Samuel Husbands Beckles (12 April 1814, in Barbados – 4 September 1890, in Hastings) was a Bajan/English 19th-century lawyer, turned dinosaur hunter, who collected remains in Sussex and the Isle of Wight. In 1854 he described bird-like trackways that he thought could have been made by dinosaurs, which he later identified as probably those of Iguanodon in 1862. In 1857, following the discovery of a mammal jaw at Durlston Bay, he directed a major excavation that became known as 'Beckles' Pit', removing five metres of overburden over a 600 square metre area, one of the largest ever scientific excavations. The collection of mammal fossils that resulted is now mainly held at the Natural History Museum. He discovered the small herbivorous dinosaur Echinodon. The only known species Echinodon becklesii, the mammal Plagiaulax becklesii and the dinosaur Becklespinax were named in his honour (although the last of these is now known as Altispinax).

==Early life==
Beckles was born on 12 April 1814 in Barbados. He was the seventh child of John Alleyne Beckles and Elizabeth née Spooner.

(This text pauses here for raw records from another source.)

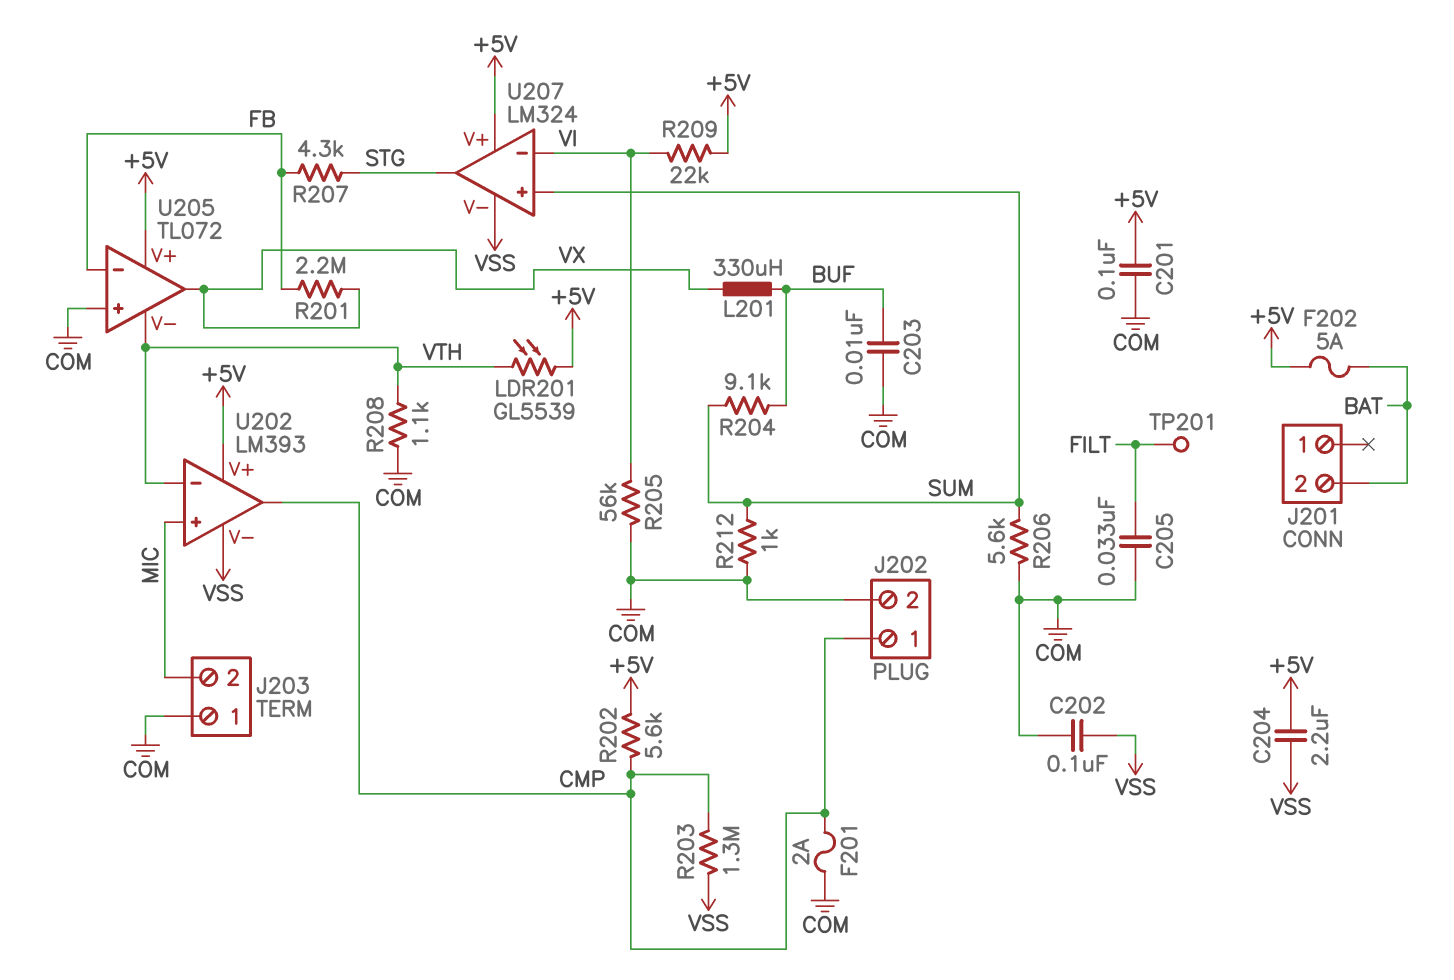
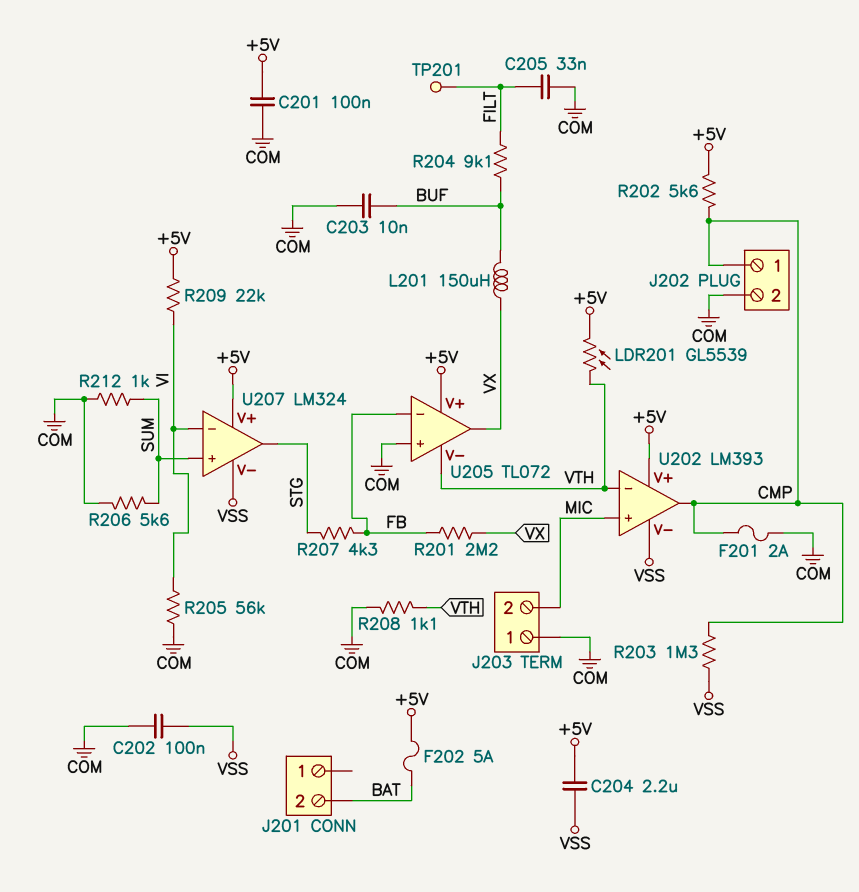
L201: 330uH (BUF, VX) -> 150uH (BUF, VX)
R204: 9.1k (BUF, SUM) -> 9.1k (BUF, FILT)

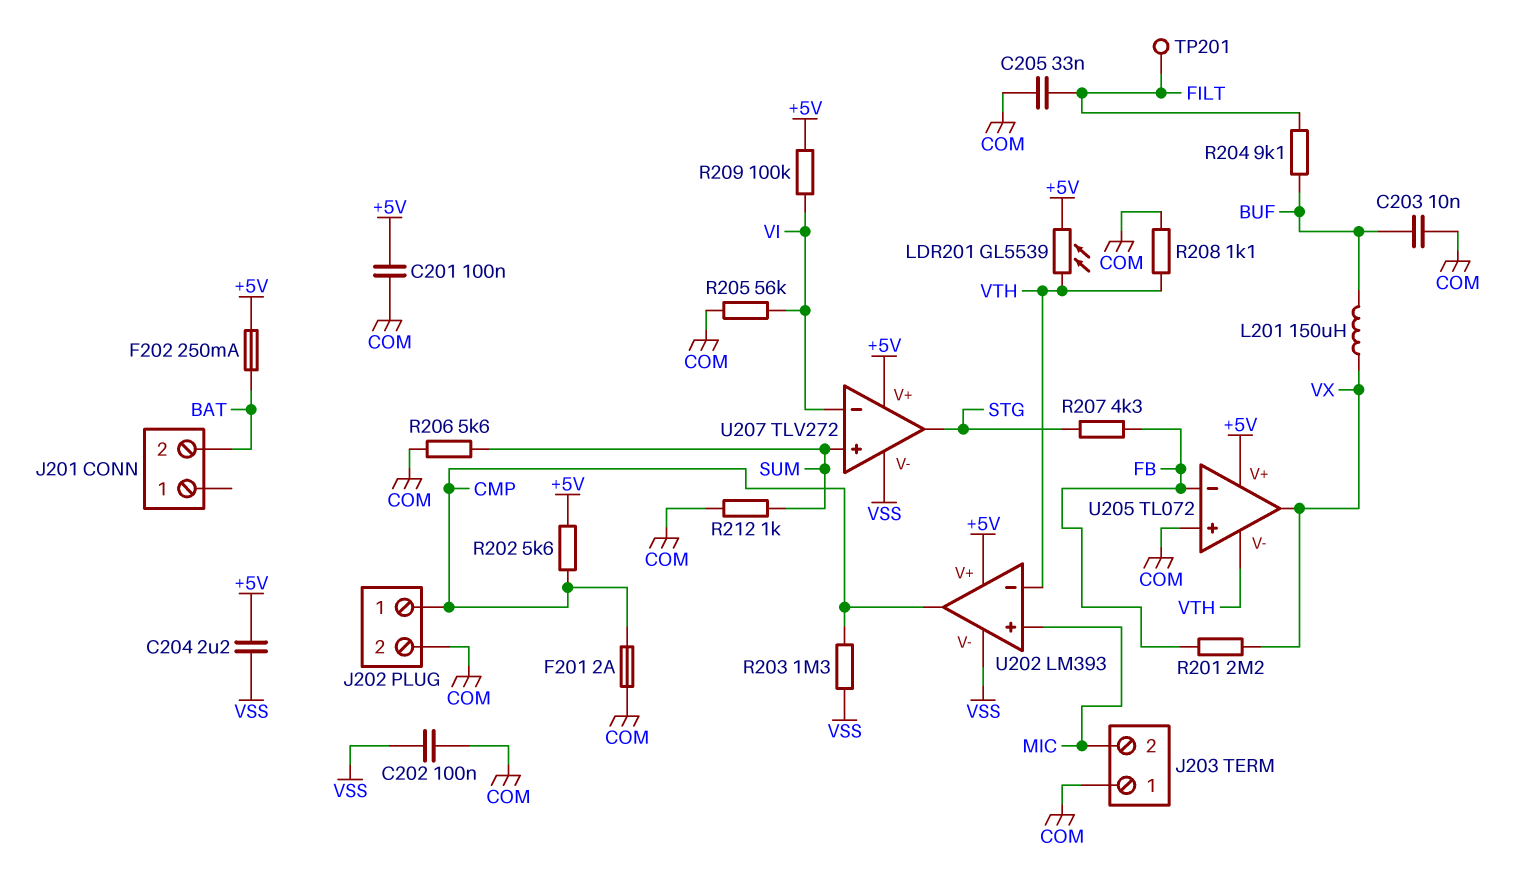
F202: 5A (+5V, BAT) -> 250mA (+5V, BAT)
R209: 22k (+5V, VI) -> 100k (+5V, VI)
U207: LM324 -> TLV272

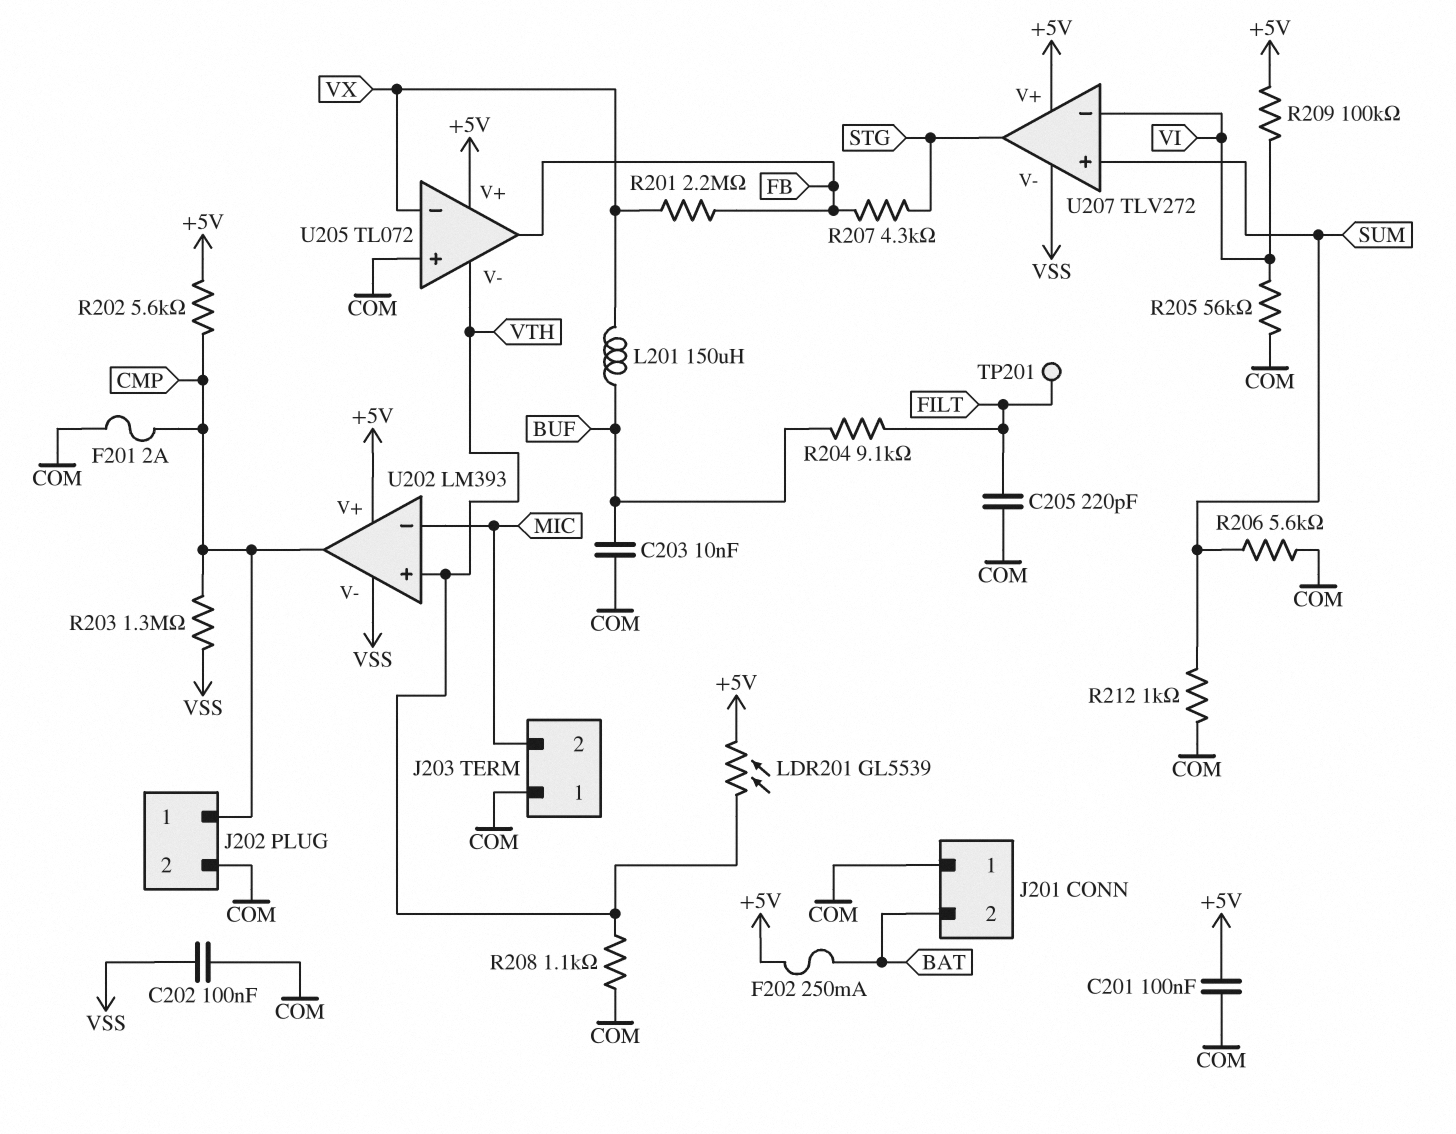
C204: 2.2uF (+5V, VSS) -> none
C205: 33nF (COM, FILT) -> 220pF (COM, FILT)
J201 pin 1: none -> COM
U202 pin in+: MIC -> VTH
U202 pin in-: VTH -> MIC
U205 pin in-: FB -> VX
U205 pin out: VX -> FB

His father was at that time Chief Judge of the Court of Vice Admiralty of Barbados, later becoming President of the Legislative Council of Barbados. Samuel moved to England, becoming a student of the Middle Temple in 1835. He was called to the bar in 1838 and in the same year married his first cousin Susannah Henry. He retired from his life as a barrister due to ill health in 1845, moving to St Leonards-on-Sea in East Sussex.

==Fossil collector==
Beckles spent his remaining 45 years collecting fossils, apparently unrestricted by his health. He published a series of papers on his fossil discoveries in the Quarterly Journal of the Geological Society of London. Between 1851 and 1854 he published three accounts of footprints from the Lower Cretaceous Wealden rocks near Hastings, identifying them as the imprints of large bipedal animals, possibly birds. He became a fellow of the Geological Society of London in 1854. By 1862 he was prepared to link these trackways with dinosaurs, particularly Iguanodon. In 1854 a mammal jaw was discovered at Durlston Bay by William Brodie of Swanage and he made further discoveries over the next two years. Richard Owen persuaded Beckles to carry out an excavation of the area where the jaw had been found and this commenced in 1856. Beckles both supervised and paid for the excavation, which became known as 'Beckles' Pit'. An area of more than 600 square metres was excavated, removing an overburden 5 m in thickness. The mammal bed, a layer of marl known as a "dirt bed", itself averaged only 5 in in thickness. The excavation lasted for nine months and was featured in the Illustrated London News. At least twelve species of mammals were recovered, along with the remains of reptiles, insects and freshwater shells. In 1859 he was elected as a Fellow of the Royal Society in recognition of his ability and enthusiasm in this endeavour. The recovered specimens were sent straight to Charles Lyell, who handed them to Hugh Falconer for the initial description. Lyell then sent the material on to Owen, who published his descriptions in 1871.

Following the death of his first wife, Beckles married for a second time in 1882, to Jane Gordon. Beckles died on 4 September 1890.